7. Blockchain applications
The enterprise use cases for open-source distributed database and ledger technology are becoming clearer. The four most important uses cases cited by IT leaders surveyed by IEEE will be secure machine-to-machine interaction in the Internet of Things, shipment tracing and contactless digital transactions, keeping health and medical records secure in the cloud, and securing connecting parties within a specified ecosystem.
8. Generative AI
The world is abuzz with the promise of generative AI from natural-language generation models that can write computer code to algorithms that produce deepfakes.
It’s not all hype. There are some meaty enterprise applications for generative AI, which is far more dynamic than the machine learning currently being used in most organizations.
“Generative AI refers to models that analyze various forms of data (text, video, sound, imagery) and produce their own novel content,” says Erik Brown, a senior partner in technology at West Monroe. “Far more productive applications are possible in business.

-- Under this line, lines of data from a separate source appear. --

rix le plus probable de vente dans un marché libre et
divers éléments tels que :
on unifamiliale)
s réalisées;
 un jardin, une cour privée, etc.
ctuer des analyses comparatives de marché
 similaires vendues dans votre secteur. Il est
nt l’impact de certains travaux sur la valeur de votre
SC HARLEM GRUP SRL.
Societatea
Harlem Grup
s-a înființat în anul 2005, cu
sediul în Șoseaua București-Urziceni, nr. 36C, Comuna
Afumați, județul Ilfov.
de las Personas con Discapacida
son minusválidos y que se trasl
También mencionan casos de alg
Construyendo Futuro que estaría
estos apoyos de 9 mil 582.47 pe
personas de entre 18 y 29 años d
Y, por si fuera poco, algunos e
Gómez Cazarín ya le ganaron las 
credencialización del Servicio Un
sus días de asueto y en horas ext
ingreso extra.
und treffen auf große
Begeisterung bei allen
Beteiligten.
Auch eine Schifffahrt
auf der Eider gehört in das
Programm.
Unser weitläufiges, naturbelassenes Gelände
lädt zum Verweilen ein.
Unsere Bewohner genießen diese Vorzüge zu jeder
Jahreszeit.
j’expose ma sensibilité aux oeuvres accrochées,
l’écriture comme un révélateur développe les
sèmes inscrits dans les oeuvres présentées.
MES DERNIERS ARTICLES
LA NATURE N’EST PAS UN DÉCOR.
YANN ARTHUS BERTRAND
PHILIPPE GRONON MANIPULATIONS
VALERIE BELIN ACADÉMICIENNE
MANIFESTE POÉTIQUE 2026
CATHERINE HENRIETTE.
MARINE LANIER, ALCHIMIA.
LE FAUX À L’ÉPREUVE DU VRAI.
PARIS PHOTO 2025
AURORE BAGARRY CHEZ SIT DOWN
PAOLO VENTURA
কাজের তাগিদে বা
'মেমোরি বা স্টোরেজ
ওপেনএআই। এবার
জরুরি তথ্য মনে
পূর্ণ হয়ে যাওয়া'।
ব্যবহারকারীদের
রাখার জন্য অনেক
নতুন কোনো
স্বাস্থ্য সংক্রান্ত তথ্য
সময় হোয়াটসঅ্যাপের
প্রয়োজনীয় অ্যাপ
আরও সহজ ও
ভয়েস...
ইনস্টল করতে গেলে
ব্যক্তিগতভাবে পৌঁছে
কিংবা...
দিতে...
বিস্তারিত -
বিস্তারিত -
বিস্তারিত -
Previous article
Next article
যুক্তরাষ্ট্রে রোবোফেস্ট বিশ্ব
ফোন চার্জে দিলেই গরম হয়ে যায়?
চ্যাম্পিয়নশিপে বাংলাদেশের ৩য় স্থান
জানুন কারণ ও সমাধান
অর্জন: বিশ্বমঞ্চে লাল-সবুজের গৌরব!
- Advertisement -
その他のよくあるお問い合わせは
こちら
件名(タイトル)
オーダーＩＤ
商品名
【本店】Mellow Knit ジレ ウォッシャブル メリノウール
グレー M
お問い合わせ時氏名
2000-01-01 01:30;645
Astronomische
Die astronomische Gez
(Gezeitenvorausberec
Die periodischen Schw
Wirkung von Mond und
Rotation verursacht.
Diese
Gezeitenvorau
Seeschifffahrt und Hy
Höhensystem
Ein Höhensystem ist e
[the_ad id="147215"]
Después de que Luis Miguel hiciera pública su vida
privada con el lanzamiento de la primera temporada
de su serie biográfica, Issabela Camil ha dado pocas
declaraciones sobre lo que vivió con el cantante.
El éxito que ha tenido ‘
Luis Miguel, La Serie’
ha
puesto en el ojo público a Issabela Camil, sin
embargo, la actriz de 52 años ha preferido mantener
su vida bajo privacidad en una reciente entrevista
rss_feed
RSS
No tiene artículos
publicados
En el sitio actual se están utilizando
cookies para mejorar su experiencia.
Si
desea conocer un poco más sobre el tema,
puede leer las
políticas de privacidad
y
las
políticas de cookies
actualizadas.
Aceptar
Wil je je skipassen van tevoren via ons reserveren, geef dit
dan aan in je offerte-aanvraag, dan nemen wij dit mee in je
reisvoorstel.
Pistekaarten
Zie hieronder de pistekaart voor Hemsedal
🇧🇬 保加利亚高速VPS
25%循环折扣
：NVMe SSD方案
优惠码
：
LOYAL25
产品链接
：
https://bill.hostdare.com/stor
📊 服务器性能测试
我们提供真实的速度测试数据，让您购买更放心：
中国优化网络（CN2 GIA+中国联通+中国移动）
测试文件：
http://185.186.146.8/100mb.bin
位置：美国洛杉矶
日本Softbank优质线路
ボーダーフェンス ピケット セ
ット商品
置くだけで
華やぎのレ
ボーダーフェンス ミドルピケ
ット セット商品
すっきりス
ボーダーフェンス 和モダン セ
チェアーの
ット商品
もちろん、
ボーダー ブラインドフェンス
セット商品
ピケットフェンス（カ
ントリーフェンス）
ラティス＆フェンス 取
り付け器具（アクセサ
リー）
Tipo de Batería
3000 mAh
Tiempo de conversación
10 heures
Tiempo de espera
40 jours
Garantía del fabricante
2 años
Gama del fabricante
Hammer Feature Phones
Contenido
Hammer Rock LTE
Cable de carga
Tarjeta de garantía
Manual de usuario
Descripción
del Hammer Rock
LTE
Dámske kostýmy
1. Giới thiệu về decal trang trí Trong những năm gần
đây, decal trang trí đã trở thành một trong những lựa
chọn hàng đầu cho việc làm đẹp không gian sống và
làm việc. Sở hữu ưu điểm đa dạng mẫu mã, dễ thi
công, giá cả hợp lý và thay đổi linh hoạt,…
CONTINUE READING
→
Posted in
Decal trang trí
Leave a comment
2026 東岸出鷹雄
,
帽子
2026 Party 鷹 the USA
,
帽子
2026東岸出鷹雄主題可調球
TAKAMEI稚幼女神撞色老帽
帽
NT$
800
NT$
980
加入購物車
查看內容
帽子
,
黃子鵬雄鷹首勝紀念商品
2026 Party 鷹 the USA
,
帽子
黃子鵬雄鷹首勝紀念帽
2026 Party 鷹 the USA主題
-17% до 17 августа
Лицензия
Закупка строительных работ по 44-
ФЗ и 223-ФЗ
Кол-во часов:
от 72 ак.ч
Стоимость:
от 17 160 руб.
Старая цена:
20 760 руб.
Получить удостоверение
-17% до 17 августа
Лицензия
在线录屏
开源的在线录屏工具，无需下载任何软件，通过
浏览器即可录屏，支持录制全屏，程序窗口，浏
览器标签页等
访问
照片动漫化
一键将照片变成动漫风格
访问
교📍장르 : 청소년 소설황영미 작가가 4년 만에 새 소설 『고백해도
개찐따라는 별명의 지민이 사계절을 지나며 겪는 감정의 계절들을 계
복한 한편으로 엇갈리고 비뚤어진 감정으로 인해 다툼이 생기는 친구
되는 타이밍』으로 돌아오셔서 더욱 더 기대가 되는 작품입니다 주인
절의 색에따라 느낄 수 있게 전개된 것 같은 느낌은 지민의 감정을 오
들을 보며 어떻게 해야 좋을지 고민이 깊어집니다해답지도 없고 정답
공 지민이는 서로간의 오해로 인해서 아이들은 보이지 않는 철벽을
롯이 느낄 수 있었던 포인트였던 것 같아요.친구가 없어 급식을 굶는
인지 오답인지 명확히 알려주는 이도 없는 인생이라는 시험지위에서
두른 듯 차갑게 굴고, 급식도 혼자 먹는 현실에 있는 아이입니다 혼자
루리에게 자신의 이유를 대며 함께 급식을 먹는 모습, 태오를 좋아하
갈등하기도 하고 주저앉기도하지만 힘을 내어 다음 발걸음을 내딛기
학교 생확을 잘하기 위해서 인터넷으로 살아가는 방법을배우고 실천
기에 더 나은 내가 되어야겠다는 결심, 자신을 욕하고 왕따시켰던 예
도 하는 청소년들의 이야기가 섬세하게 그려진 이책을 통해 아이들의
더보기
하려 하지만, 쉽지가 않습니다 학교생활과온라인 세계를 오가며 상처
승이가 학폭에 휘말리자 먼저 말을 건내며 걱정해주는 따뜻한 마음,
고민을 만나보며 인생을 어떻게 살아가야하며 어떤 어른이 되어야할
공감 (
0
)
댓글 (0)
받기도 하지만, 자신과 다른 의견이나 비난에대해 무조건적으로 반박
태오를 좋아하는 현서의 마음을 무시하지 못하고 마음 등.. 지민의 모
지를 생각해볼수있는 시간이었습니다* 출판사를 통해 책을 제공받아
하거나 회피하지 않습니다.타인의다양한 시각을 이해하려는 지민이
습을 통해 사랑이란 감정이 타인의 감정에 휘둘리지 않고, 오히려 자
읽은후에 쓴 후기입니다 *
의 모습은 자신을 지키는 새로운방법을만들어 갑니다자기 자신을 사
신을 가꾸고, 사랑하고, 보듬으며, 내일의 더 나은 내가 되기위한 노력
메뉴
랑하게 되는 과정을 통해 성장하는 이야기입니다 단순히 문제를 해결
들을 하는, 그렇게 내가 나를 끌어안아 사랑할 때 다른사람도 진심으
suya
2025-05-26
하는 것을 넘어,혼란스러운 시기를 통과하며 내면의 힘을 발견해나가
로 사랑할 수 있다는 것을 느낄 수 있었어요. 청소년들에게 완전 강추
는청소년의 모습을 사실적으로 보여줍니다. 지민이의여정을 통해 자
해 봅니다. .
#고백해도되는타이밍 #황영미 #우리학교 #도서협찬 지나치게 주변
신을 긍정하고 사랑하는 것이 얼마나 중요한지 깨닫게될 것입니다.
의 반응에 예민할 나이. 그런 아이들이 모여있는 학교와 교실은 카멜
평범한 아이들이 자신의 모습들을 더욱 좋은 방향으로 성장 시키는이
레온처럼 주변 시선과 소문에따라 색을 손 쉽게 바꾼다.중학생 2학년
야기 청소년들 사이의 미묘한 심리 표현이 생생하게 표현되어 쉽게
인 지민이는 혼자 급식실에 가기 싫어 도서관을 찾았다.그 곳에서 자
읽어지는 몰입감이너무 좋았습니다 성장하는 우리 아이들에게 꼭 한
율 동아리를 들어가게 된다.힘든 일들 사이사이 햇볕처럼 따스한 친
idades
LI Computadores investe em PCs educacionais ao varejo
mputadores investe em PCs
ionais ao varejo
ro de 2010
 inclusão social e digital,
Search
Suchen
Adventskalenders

Imagine a model that tests and creates a highly optimized marketing plan or one that can formulate likely vaccine candidates during a worldwide pandemic in a matter of weeks.”
9. Next-generation EDR
As ransomware continues to rile organizations, next-generation endpoint detection and response (EDR) is emerging as a key cybersecurity capability for the next normal, providing increased visibility into threats with machine learning detection for faster response.
“Next-generation EDR solutions have the attention of CIOs because they combine behavior analysis, anomaly detection, and real-time updates from threat engines to provide breach protection,” says Capgemini’s Reddy.